At the time, Grubhub issued a statement denying any wrongdoing with the practice, which is sometimes called "cybersquatting." "Grubhub has never cybersquatted, which is identified by ICANN as 'generally bad faith registration of another person’s trademark in a domain name,'" the company told The Verge. "As a service to our restaurants, we have created microsites for them as another source of orders and to increase their online brand presence."
Update: Grubhub responded to the Chronicle about the Kin Khao situation, claiming that there was no imposter kitchen — though this has yet to be confirmed — but that Kin Khao was simply a restaurant deemed "in high demand" that had been added to the system without the restaurant's explicit partnership. "Kin Khao was one of these restaurants we added to our marketplace for this initiative to include more restaurants on our platform, and unfortunately, we referenced the incorrect menu for this restaurant. As soon as they reached out to us expressing they’d like to be removed and flagged the incorrect menu, we honored the request," the company said.
This is still a bizarre explanation. Grubhub claims that its own representatives intended to call in takeout orders from Kin Khao, and then send delivery drivers to fetch them, however Kin Khao does not offer takeout and never has — and the menu shown wasn't just outdated, it offered Thai dishes that Kin Khao has never served. It is also unclear how long Kin Khao had been on the system, and if people had received fake Kin Khao deliveries from some other entity.
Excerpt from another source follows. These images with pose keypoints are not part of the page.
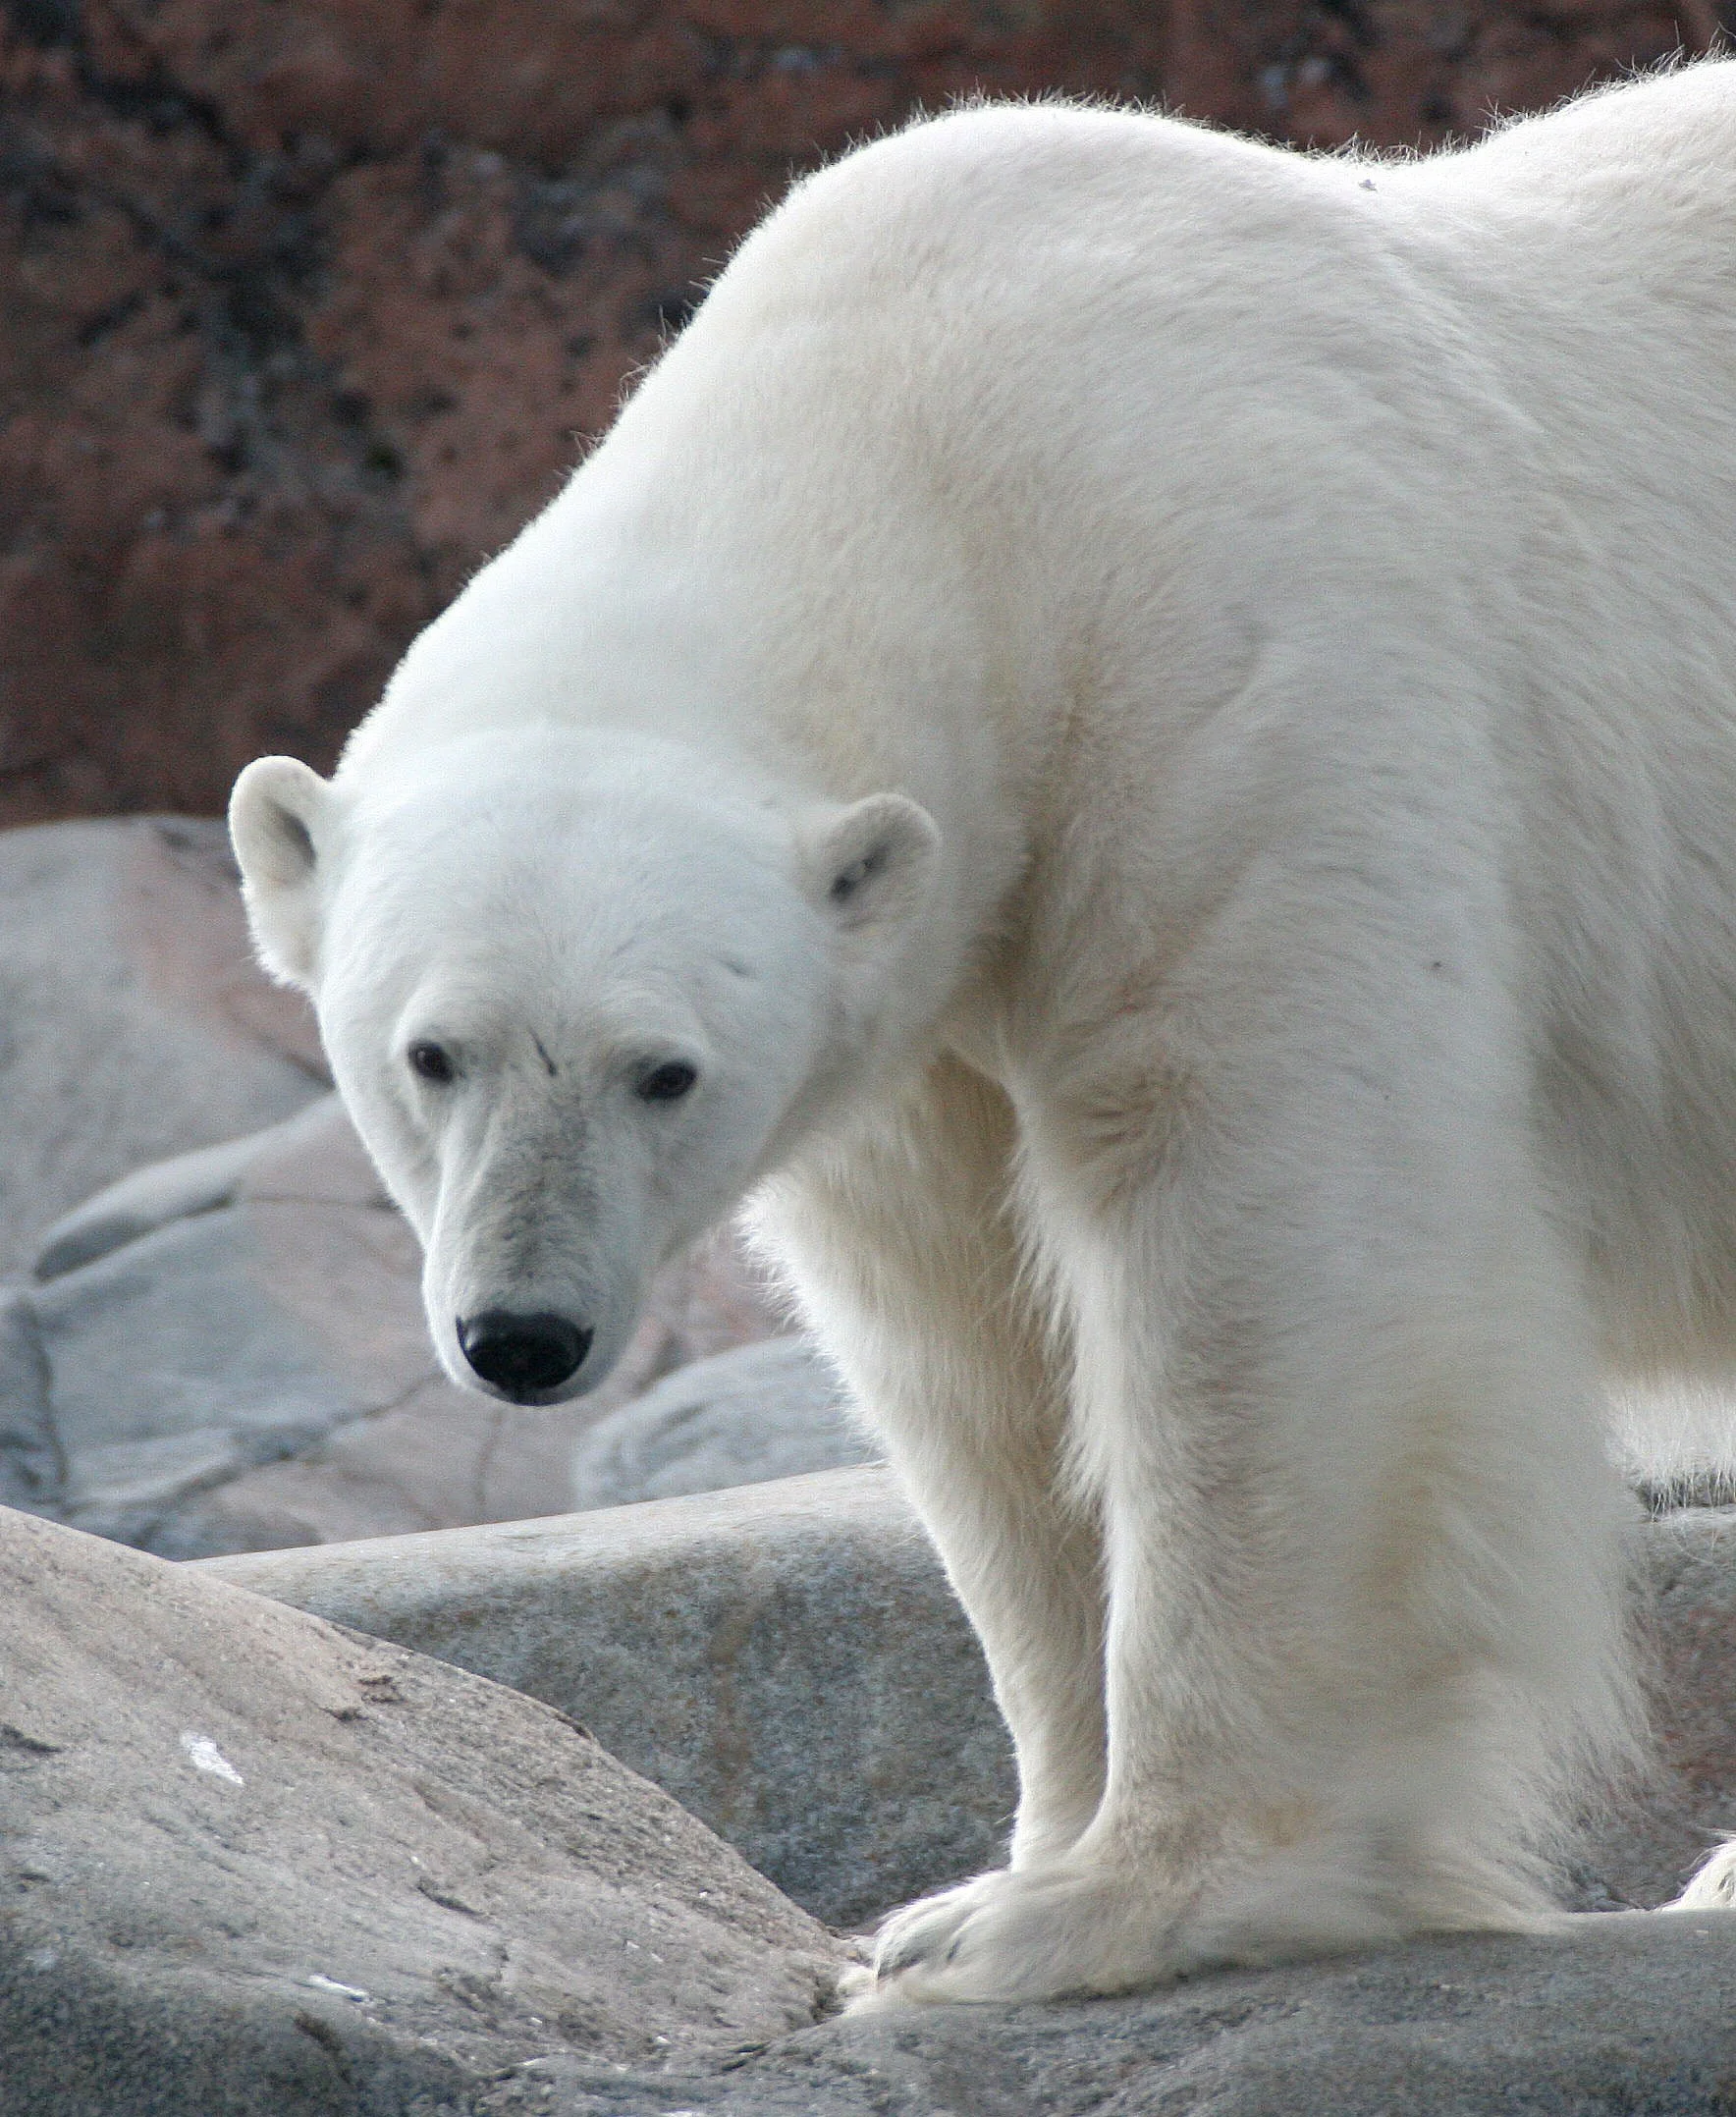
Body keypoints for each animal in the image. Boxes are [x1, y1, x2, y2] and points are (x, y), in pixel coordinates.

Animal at [230, 63, 1736, 2003]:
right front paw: (975, 1885)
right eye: (430, 1055)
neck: (947, 440)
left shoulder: (1260, 679)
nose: (524, 1337)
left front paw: (1115, 1905)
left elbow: (1270, 1244)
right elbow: (969, 1341)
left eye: (665, 1071)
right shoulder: (929, 980)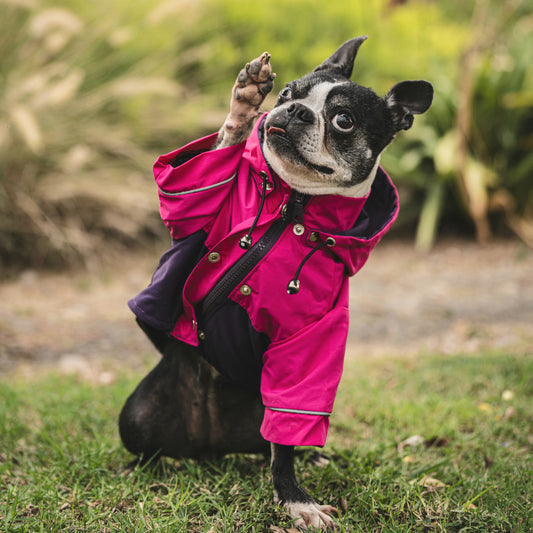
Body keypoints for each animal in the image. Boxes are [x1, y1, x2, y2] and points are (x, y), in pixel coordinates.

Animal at [120, 36, 432, 528]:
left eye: (343, 120)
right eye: (288, 92)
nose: (295, 110)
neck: (296, 205)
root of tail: (211, 448)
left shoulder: (307, 346)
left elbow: (285, 441)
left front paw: (294, 500)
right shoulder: (194, 217)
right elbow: (213, 162)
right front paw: (246, 101)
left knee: (280, 439)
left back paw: (312, 457)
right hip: (136, 417)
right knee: (148, 443)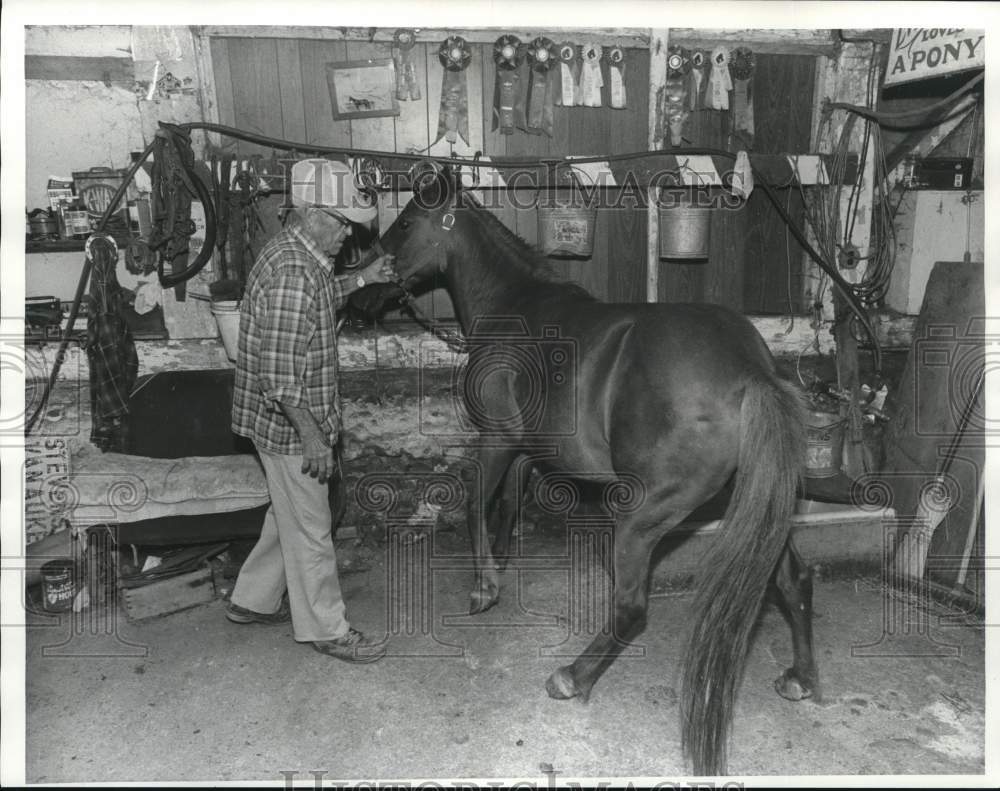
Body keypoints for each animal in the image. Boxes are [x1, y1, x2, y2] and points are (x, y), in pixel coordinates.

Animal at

Meanwhile, a new SF restaurant called Happy Khao Thai appeared on the Grubhub platform on Sunday displaying many of the same menu items that the fake Kin Khao had been offering. That listing also appears to have been removed, but it is still searchable on Google.
This “newly added place” has the same menu that was previous listed under “Kin Khao” pic.twitter.com/x2P8MGCwGv
— Alex Chen (@oroooo) January 27, 2020
The Chronicle also notes that Techamuanvivit's other SF restaurant, Nari, was listed on competitor site Doordash without Techamuanvivit's knowledge. And that a similar situation with Seamless/Grubhub had occurred recently with popular SoMa sandwich shop Deli Board, with delivery drivers showing up to pick up orders and referencing an incorrect menu.